Text passage
We’ll be walking down the street with gay men walking toward us, doing that scanning thing that gay men seem to do: rest their gaze on my girl.
She gets the look of recognition we give when we make a connection with someone like us. Except of course she’s not like them.
This has been going on for years. We were on the packed dance floor of a gay nightclub several years ago when a man approached her. A classic pick-up line: “Hey I know you.” “Nah,” she shouted back.
He insisted, naming the infamous gay cruising ground they’d first gotten to know each other. He was quite embarrassed when she pointed out the problem.
She’s tall, with broad shoulders, got a bit of attitude and she’s cute (all those gay men can’t be wrong!). Because they are just scanning the crowd they often don’t see her breasts, which are not small. I have on occasion wanted to jump up to their eye line and shout, “She’s mine, bitch!”
Mostly she’s flattered, sometimes perplexed. She has a type and as she’s aged, so has her demographic. Her current type is men with hard gym bodies, stubbly square faces, usually in their 40s. I think she’d prefer the profile to be early 20s, tall, kooky, girls.
I’m always spotting cute dykes, only to discover a teenage boy on closer inspection. The school uniform should give it away. I mean how many bois are there at the local high school? And then recently … I was on the dance floor in a well- known lesbian hangout when I spied a very cute girl.
An impressive red streak in her hair, she was pulling off a student version of the standard Newtown look. She moved across the dance floor, bit of a swagger – nice – my gaze finally rested on her face.
I watched a smile creep into her eyes, which quickly met mine. I nudged my girl. “Hey, the chick in the check shirt is cute.” She looks around. “Yeah. Is it a guy?” “No,” I insisted defensively. He was.
Mistakenly eyeing up a hot schoolboy from across the street is one thing, practically hitting on a gay man (at a lesbian bar) is quite another. It strikes me later that the smile I thought was a connection was probably more of a ‘here-we-go-again’. He probably has lesbians hitting on him all the time … I hope I’m his type.

Jobs
a) Summarize the passage in two sentences.
b) According to the passage, what is the partner's current type?
c) Reproduce the part of the passage that begins with the words "I watched a" and ends with "defensively. He was.".

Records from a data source
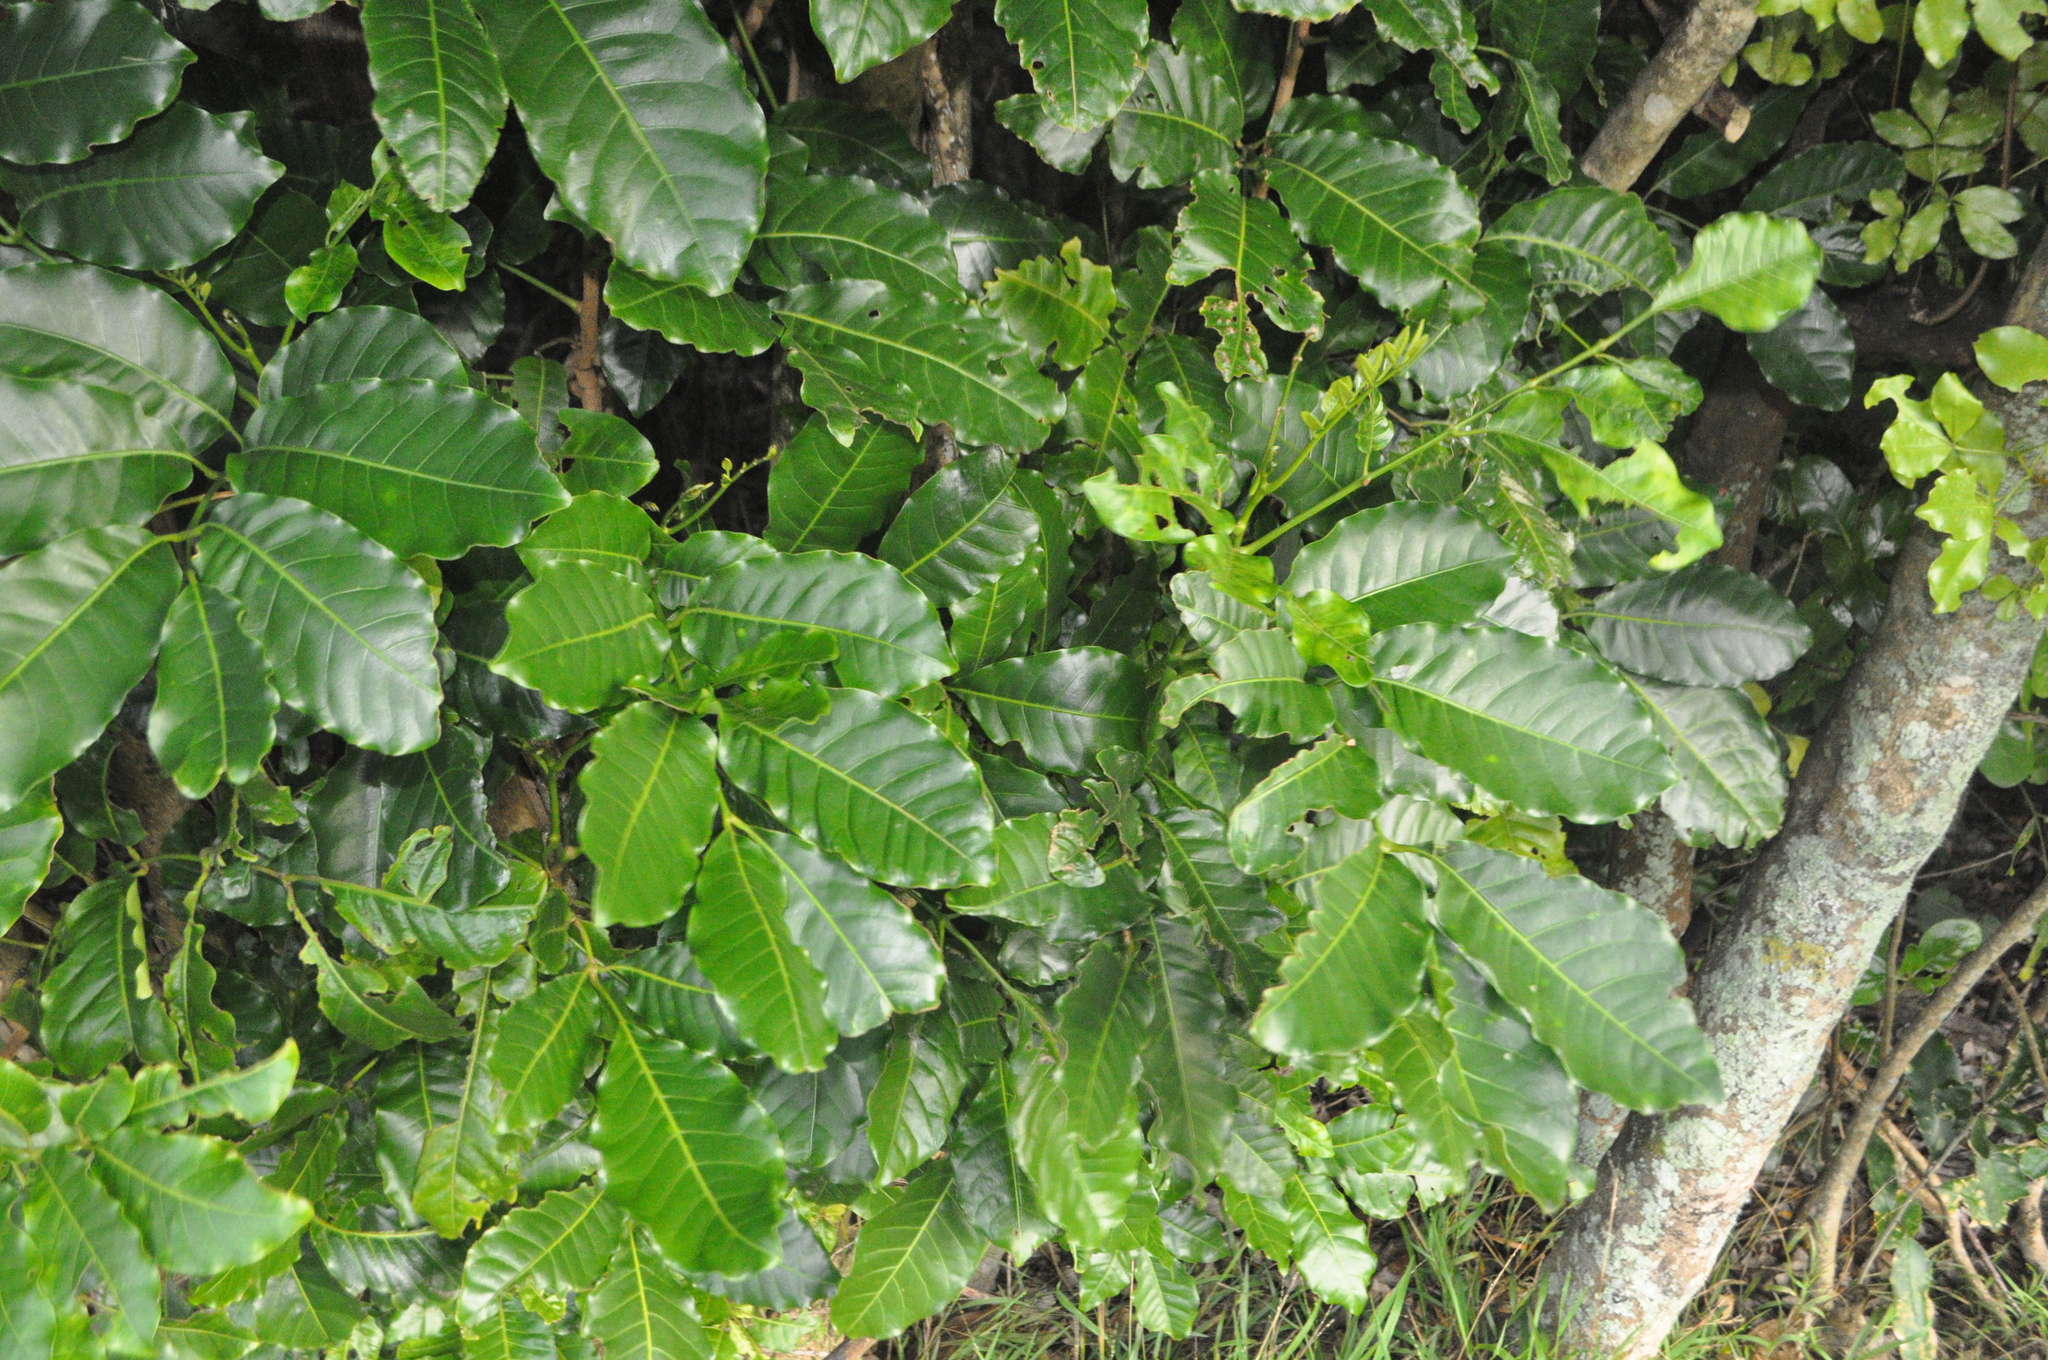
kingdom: Plantae
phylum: Tracheophyta
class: Magnoliopsida
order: Sapindales
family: Meliaceae
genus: Didymocheton
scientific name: Didymocheton spectabilis
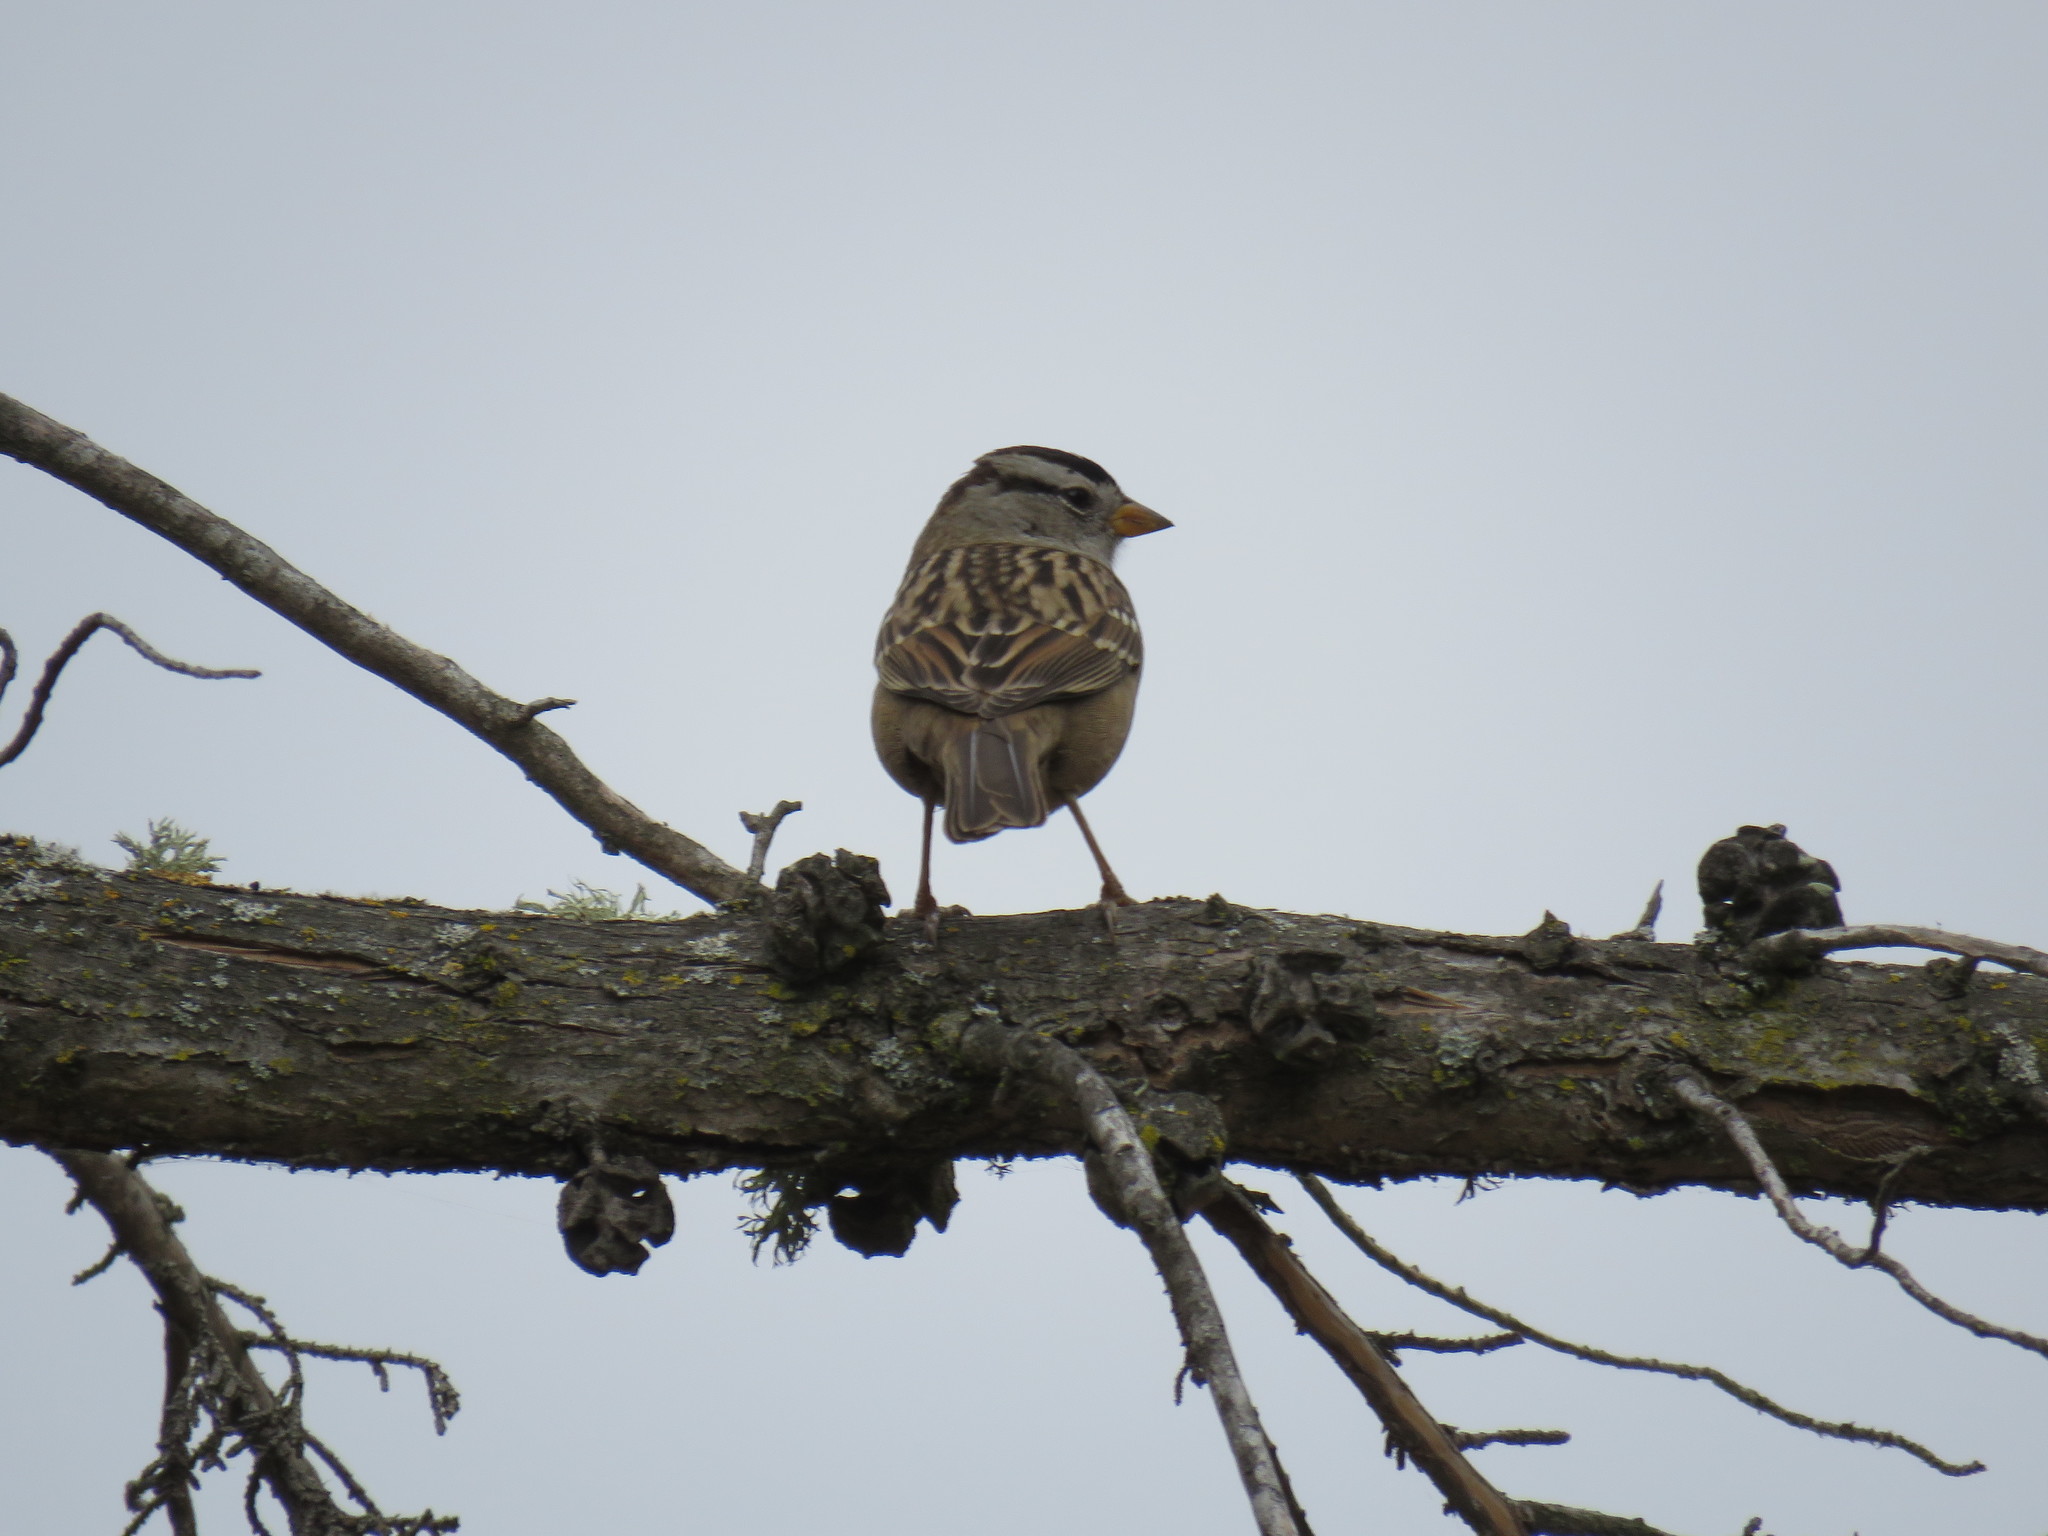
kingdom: Animalia
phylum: Chordata
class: Aves
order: Passeriformes
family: Passerellidae
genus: Zonotrichia
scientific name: Zonotrichia leucophrys
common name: White-crowned sparrow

Answers by task
a) Gay men often rest their gaze on the narrator's partner, and at a gay nightclub one man insisted he knew her from a cruising ground until she pointed out the problem. The narrator, in turn, often mistakes teenage boys for cute dykes and once, at a lesbian hangout, admired someone in a check shirt who turned out to be a guy.

b) Men with hard gym bodies and stubbly square faces, usually in their 40s.

c)
I watched a smile creep into her eyes, which quickly met mine. I nudged my girl. “Hey, the chick in the check shirt is cute.” She looks around. “Yeah. Is it a guy?” “No,” I insisted defensively. He was.